A NYSE- listed U.S. company is required to have an audit committee composed entirely of independent directors. Under the Japanese Company Law, we are required to have a corporate governance system based on either (i) a board of corporate auditors or (ii) committees. We adopt a corporate governance system based on a board of corporate auditors. The basic function of the board of corporate auditors is similar to that of independent directors, including those who are members of the audit committee, of a NYSE-listed U.S. company, i.e., to monitor the performance of the directors and review and express opinions on the method of auditing by the independent public accounting firm and on such accounting firm’s audit reports for the protection of the company’s shareholders. Under the Company Law, we are required to have at least half of our corporate auditors be outside corporate auditors who meet the independence requirements under the Company Law. Currently, three of our five corporate auditors are outside corporate auditors that meet such independence requirements. In addition, none of the corporate auditors may at the same time be directors, managers or employees of the company or any subsidiaries, or accounting participants or executive officers of such subsidiaries.
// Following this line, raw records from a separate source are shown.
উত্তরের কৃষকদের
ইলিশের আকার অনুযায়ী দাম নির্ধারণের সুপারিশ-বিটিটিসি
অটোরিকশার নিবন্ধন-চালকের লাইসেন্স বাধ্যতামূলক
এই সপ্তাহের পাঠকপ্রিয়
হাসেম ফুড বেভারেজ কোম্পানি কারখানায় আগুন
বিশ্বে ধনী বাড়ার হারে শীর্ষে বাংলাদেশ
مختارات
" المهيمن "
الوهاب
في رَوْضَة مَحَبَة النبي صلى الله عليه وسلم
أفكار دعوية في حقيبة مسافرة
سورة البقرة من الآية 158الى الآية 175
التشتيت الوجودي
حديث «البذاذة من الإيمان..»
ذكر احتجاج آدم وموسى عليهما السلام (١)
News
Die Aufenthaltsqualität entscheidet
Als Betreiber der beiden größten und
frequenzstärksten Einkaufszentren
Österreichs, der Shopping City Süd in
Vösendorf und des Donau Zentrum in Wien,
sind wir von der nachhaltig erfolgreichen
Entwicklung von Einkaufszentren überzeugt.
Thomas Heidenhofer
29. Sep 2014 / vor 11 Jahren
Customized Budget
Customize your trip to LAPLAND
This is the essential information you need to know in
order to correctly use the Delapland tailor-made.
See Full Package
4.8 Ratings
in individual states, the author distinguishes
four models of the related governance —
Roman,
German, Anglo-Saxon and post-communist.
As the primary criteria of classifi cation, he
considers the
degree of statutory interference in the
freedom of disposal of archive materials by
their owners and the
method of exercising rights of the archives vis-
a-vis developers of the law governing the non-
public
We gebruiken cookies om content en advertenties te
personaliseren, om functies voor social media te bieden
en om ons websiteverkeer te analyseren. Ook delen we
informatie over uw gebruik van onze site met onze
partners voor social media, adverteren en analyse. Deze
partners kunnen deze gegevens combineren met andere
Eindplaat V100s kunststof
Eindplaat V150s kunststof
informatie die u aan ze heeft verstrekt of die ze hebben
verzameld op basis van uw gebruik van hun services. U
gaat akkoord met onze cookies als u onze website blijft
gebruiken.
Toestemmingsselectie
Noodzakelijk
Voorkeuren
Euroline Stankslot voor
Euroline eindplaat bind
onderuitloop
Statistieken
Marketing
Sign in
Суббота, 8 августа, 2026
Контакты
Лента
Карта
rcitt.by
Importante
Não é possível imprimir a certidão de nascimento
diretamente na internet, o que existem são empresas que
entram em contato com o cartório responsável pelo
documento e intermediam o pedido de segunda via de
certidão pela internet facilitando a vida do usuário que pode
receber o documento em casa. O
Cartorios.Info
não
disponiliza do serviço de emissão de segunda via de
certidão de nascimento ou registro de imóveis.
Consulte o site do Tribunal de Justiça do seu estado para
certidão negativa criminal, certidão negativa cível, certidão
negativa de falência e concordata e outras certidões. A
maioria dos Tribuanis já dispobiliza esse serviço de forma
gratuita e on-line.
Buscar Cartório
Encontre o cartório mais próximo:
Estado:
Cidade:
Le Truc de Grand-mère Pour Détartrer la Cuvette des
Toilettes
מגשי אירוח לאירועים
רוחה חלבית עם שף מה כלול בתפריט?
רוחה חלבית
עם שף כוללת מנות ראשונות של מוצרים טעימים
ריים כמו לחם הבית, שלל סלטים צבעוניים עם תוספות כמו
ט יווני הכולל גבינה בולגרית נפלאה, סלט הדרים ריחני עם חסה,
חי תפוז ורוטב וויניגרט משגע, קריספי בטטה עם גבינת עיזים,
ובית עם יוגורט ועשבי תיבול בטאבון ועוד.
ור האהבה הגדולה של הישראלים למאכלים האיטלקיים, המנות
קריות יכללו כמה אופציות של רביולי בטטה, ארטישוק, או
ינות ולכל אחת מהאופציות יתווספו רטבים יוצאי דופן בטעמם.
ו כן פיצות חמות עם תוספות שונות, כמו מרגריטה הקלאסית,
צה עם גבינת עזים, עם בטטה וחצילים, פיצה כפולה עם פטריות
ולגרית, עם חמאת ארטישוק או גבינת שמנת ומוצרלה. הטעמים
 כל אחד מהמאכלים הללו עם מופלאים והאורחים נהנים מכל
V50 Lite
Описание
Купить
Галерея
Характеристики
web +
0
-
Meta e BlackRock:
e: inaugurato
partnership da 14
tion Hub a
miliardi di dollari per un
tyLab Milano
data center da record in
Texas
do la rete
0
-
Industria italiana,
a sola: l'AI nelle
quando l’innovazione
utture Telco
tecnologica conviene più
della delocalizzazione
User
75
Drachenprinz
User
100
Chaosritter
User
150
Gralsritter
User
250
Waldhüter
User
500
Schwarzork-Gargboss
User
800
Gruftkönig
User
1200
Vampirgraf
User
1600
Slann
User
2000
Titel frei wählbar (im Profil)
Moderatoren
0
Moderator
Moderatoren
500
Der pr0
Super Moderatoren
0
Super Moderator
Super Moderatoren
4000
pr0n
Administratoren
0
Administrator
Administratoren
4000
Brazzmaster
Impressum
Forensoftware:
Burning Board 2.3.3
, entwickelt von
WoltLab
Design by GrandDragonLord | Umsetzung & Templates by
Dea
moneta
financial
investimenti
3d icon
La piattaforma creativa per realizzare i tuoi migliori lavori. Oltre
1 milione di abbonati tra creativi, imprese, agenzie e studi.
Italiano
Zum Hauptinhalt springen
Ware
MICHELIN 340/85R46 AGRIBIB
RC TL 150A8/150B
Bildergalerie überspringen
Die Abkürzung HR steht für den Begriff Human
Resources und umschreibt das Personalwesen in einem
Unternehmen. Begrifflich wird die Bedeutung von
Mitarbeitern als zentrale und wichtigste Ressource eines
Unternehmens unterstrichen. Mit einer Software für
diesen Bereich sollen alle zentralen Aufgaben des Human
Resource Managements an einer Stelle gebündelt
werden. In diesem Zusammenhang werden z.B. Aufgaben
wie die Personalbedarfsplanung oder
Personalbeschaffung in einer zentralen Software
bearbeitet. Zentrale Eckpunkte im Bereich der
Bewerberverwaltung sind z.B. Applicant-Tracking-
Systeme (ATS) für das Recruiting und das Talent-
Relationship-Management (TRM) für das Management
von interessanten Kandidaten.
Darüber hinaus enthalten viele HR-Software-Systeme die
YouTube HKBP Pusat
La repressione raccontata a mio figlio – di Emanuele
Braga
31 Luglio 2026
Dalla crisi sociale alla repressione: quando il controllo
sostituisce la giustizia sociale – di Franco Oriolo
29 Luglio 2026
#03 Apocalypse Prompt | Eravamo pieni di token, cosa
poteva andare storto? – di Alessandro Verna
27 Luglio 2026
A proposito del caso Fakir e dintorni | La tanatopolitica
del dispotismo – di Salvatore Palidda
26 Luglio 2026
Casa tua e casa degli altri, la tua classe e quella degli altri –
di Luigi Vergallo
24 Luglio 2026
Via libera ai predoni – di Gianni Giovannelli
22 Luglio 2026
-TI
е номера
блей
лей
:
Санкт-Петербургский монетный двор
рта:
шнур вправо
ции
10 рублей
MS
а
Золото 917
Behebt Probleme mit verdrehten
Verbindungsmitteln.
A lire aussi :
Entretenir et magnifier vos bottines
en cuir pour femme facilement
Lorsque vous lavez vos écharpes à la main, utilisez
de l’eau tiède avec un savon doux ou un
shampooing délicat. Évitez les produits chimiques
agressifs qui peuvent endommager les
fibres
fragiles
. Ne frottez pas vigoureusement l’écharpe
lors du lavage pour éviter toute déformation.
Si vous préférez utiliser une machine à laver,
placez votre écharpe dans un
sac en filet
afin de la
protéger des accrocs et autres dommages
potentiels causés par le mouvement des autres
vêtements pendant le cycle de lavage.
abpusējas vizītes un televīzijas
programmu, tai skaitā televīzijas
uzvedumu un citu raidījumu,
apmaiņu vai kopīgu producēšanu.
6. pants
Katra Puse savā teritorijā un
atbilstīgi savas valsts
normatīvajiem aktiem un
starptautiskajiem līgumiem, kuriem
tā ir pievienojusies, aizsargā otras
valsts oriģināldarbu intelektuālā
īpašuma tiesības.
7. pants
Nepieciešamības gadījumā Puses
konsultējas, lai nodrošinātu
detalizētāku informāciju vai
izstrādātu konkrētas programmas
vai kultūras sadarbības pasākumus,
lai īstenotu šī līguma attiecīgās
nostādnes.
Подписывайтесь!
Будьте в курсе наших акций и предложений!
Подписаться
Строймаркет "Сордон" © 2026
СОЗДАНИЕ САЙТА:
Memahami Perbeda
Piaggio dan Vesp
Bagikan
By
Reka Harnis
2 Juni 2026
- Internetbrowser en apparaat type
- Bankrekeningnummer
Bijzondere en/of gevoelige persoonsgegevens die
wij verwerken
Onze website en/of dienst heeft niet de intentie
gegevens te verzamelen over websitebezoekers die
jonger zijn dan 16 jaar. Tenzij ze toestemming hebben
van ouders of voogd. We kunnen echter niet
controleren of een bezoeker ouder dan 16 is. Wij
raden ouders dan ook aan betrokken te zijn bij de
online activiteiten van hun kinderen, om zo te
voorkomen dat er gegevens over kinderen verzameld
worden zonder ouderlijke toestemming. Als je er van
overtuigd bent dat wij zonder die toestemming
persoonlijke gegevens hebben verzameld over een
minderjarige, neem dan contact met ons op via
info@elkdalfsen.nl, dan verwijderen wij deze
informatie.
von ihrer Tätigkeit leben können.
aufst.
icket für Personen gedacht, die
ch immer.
While the Company Law does not require corporate auditors to have expertise in accounting or other special knowledge and experience, one of our corporate auditors is a certified public accountant. We rely on an exemption from the audit committee requirements imposed by Rule 10A-3 of the U.S. Securities Exchange Act of 1934, as amended, which is available to foreign private issuers with a board of auditors (or similar body) meeting specified criteria. With respect to our board of corporate auditors, the criteria that we meet include the following:



responsible, to the extent permitted by law, for the appointment, retention and supervision of the work of a registered public accounting firm engaged for the purpose of preparing or issuing an audit report or performing other audit, review or attestation services for us;



subject to procedures for the receipt, retention and treatment of complaints and the confidential, anonymous submission of concerns by employees regarding the status of our internal control system on accounting and financial reporting and internal and external audits;



each corporate auditor has the authority to engage independent counsel and other advisers if such engagement is necessary to carry out his or her duties; and



each corporate auditor has the ability to require us to pay any and all expenses necessary for carrying out his or her duties.



A NYSE- listed U.S. company is required to have a nominating/corporate governance committee and a compensation committee, all of which must be composed entirely of independent directors. While we, a company which has corporate auditors, are not required to establish a nominating committee or a compensation committee under Japanese law, we voluntarily established similar committees, each with six members, three of which are outside directors, to advise the board of directors on these matters in order to ensure transparency and impartiality in matters of personnel decisions affecting the board of directors and directors’ compensation.



The Company Law of Japan requires that the aggregate amount of remuneration to be paid to all directors and the aggregate amount of remuneration to be paid to all corporate auditors to be determined by a resolution of a general meeting of shareholders, unless their remuneration is provided for in the articles of incorporation. Based on the above resolution, the distribution of remuneration among directors is broadly delegated to our board of directors, which takes into consideration the advisory opinion by the compensation committee, and the distribution of remuneration among corporate auditors is determined by consultation among our corporate auditors.



A NYSE-listed U.S. company must adopt a code of business conduct and ethics and must post the code on its website. While we are not required to adopt such code under Japanese law or the rules of stock exchanges in Japan on which we are listed, we maintain the “Mizuho Code of Conduct” as our standard for corporate conduct to be observed by our directors, officers and employees.